Restate word for word the opening line of the data below and every line after it until the line with "SORT Trial: Forrester", that line too, but not the pictures.

(Dataset entries)
--

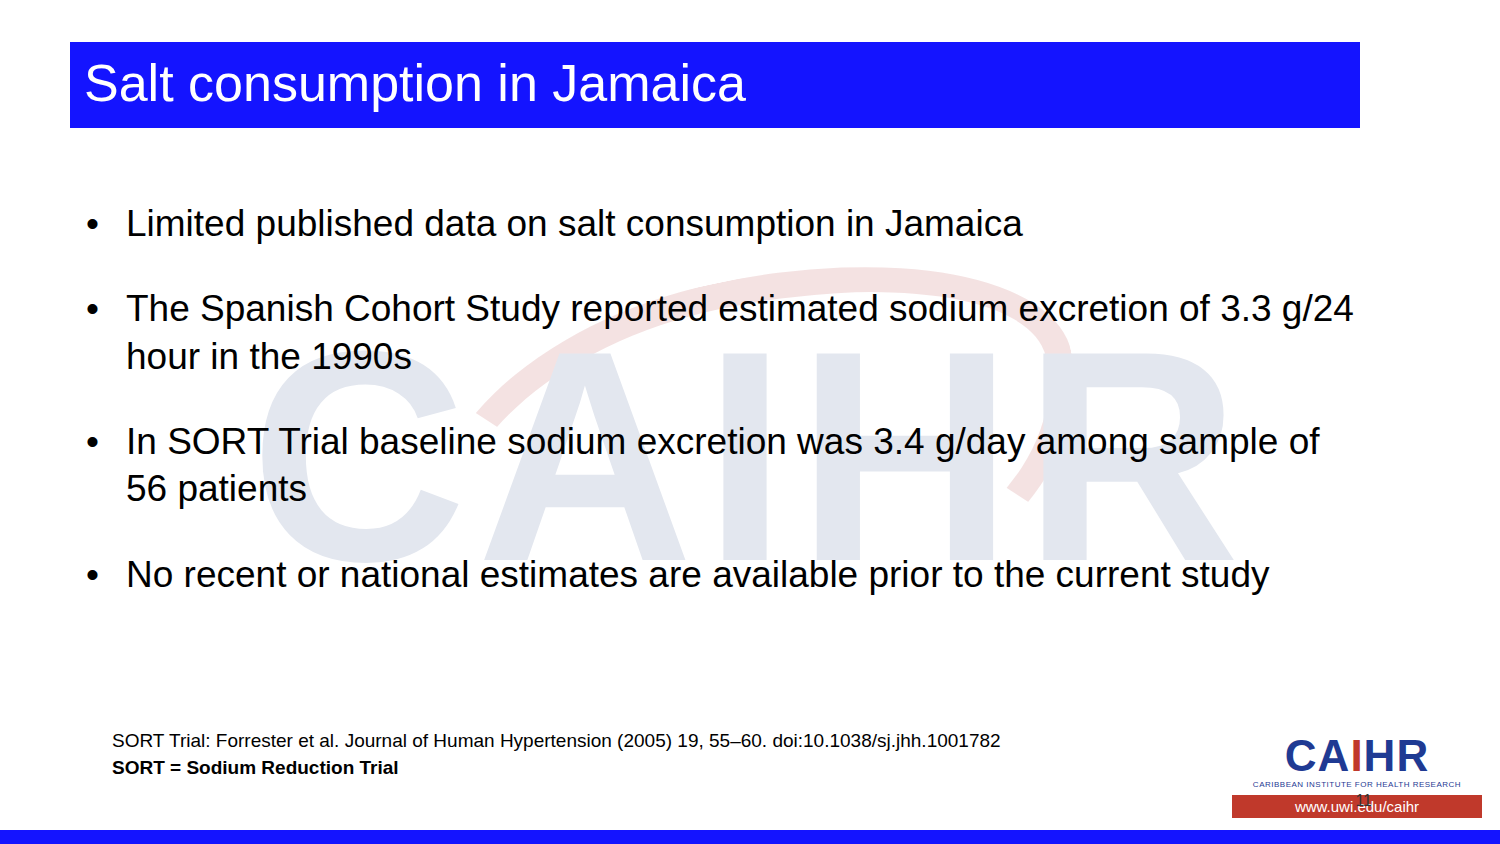CAIHR
Salt consumption in Jamaica
Limited published data on salt consumption in Jamaica
The Spanish Cohort Study reported estimated sodium excretion of 3.3 g/24 hour in the 1990s
In SORT Trial baseline sodium excretion was 3.4 g/day among sample of 56 patients
No recent or national estimates are available prior to the current study
SORT Trial: Forrester et al. Journal of Human Hypertension (2005) 19, 55–60. doi:10.1038/sj.jhh.1001782
SORT = Sodium Reduction Trial
11
CAIHR
Caribbean Institute for Health Research
www.uwi.edu/caihr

--

Expected answer »
CAIHR
Salt consumption in Jamaica
Limited published data on salt consumption in Jamaica
The Spanish Cohort Study reported estimated sodium excretion of 3.3 g/24 hour in the 1990s
In SORT Trial baseline sodium excretion was 3.4 g/day among sample of 56 patients
No recent or national estimates are available prior to the current study
SORT Trial: Forrester et al. Journal of Human Hypertension (2005) 19, 55–60. doi:10.1038/sj.jhh.1001782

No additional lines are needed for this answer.